Civil engineer and topographer

Cornelius Clarkson Vermeule (September 5, 1858 – February 1, 1950), was a civil engineer and topographer in New Jersey and New York.

==Biography==
Cornelius Clarkson Vermeule was born at Raritan Landing, New Jersey, on September 5, 1858, the son of Adrian Vermeule and Maria Vechte. Vermeule graduated from Rutgers College in 1878 and joined the United States Geological Survey. He married Carolyn Carpenter June 7, 1888, and they had two sons, Cornelius Clarkson Vermeule II and Warren Carpenter Vermeule. He died on February 1, 1950, in Robert Wood Johnson University Hospital, New Brunswick, New Jersey.

==Career==
After graduating from Rutgers College in 1878, Vermeule joined the United States Geological Survey. During his work with the USGS, he headed a project which completed the first topographical survey of New Jersey in 1888. Over the next three decades, Vermeule continued to serve as a consulting engineer for the state of New Jersey.

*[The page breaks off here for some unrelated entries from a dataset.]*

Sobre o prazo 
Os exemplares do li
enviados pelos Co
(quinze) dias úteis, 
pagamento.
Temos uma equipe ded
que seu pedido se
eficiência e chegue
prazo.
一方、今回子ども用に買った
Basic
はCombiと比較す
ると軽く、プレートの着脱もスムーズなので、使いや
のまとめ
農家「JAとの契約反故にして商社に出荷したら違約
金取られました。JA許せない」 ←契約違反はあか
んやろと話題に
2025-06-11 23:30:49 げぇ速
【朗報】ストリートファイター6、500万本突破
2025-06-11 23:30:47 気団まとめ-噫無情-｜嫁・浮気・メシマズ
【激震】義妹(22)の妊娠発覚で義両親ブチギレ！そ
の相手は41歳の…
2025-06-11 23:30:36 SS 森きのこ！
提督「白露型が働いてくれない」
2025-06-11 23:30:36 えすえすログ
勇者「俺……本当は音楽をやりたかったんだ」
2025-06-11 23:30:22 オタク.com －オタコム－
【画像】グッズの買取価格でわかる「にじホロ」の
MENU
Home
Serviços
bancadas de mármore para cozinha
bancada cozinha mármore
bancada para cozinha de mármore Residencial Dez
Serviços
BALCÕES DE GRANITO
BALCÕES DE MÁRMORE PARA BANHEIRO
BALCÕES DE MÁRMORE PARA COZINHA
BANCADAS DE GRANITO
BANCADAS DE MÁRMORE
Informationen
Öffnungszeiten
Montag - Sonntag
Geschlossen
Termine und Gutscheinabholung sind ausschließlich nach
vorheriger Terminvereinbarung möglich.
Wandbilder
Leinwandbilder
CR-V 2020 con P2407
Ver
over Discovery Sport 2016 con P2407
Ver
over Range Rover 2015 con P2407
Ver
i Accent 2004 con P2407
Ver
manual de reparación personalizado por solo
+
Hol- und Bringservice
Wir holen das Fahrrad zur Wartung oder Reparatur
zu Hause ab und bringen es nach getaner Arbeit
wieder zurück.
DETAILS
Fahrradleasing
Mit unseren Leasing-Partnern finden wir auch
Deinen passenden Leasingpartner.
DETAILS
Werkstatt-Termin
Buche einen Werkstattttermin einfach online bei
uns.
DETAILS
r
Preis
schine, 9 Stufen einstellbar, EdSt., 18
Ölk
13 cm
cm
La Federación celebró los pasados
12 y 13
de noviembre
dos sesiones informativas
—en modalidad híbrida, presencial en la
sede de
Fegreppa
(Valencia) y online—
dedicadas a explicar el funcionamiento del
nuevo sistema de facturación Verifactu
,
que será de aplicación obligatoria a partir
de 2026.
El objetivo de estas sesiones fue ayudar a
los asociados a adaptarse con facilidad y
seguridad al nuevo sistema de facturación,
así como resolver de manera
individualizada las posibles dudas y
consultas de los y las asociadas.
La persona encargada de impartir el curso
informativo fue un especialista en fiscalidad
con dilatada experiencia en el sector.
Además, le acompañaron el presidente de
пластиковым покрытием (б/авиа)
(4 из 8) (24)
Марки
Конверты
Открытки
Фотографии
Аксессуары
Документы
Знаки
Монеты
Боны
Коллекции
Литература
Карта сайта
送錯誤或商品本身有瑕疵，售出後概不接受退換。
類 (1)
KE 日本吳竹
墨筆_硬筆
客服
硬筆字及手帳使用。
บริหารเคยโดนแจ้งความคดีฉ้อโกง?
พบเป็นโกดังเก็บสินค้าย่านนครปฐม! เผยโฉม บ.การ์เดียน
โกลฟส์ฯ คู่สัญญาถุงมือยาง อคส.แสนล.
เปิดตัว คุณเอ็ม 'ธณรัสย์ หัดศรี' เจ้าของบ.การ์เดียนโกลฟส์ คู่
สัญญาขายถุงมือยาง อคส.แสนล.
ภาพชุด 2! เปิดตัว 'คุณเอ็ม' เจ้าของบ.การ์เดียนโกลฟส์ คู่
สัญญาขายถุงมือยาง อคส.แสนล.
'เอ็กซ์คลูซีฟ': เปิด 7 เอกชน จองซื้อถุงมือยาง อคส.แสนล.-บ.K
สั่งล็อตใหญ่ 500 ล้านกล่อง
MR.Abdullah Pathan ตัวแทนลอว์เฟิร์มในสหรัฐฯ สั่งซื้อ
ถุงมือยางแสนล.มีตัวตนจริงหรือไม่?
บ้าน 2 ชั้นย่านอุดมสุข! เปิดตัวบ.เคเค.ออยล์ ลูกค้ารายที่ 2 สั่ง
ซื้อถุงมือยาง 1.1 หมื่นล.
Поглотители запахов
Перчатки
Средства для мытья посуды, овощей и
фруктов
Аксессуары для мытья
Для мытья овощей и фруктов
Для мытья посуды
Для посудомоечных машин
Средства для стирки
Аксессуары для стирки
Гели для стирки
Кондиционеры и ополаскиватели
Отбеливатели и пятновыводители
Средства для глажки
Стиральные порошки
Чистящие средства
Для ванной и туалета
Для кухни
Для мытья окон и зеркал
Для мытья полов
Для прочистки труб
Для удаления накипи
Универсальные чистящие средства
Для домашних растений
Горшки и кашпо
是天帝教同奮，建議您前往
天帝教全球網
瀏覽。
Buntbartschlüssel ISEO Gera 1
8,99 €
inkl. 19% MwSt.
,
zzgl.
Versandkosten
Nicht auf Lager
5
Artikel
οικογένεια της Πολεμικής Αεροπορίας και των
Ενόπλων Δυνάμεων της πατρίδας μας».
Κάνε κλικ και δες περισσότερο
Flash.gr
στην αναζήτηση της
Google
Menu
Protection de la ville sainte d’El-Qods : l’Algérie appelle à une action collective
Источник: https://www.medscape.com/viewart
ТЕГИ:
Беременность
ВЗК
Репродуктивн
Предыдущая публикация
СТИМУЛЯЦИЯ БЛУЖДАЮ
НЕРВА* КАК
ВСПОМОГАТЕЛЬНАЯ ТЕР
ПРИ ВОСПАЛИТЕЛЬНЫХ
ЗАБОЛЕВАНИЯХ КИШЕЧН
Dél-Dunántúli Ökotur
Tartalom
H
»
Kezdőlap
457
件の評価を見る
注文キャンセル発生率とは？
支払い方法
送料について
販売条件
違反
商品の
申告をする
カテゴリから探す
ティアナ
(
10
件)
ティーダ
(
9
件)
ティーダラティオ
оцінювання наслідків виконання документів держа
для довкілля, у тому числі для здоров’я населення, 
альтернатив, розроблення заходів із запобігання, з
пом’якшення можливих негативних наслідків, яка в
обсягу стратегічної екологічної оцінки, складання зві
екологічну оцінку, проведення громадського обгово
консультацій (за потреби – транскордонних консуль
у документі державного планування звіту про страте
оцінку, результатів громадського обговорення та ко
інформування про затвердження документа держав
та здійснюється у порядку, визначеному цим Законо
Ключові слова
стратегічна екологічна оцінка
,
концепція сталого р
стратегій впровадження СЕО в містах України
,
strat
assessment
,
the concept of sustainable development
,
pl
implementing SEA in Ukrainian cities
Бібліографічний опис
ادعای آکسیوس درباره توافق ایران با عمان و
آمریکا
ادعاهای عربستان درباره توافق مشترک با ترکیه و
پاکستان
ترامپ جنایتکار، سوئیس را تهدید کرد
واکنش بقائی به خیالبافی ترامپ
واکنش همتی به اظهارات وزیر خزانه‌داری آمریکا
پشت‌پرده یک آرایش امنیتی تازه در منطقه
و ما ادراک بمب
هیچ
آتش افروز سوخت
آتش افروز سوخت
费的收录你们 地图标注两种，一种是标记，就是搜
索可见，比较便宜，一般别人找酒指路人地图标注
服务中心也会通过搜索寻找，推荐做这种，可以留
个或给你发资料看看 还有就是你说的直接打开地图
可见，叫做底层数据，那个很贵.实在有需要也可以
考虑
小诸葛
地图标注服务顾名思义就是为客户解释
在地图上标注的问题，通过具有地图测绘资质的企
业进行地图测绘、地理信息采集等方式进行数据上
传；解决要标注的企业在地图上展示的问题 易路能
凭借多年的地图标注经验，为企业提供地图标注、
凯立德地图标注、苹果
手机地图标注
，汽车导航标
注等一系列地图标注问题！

In private practice, Vermeule had offices in New York City and completed numerous engineering projects of a hydrological nature throughout New Jersey and New York States. In the 1920s, during his tenure as consulting engineer for the dismantling of the Morris Canal, Vermeule retired from his position and was succeeded by his son, Cornelius Clarkson Vermeule II.

He was a member of the Holland Society of New York, the Sons of the American Revolution, the New Jersey Historical Society and the American Water Works Association.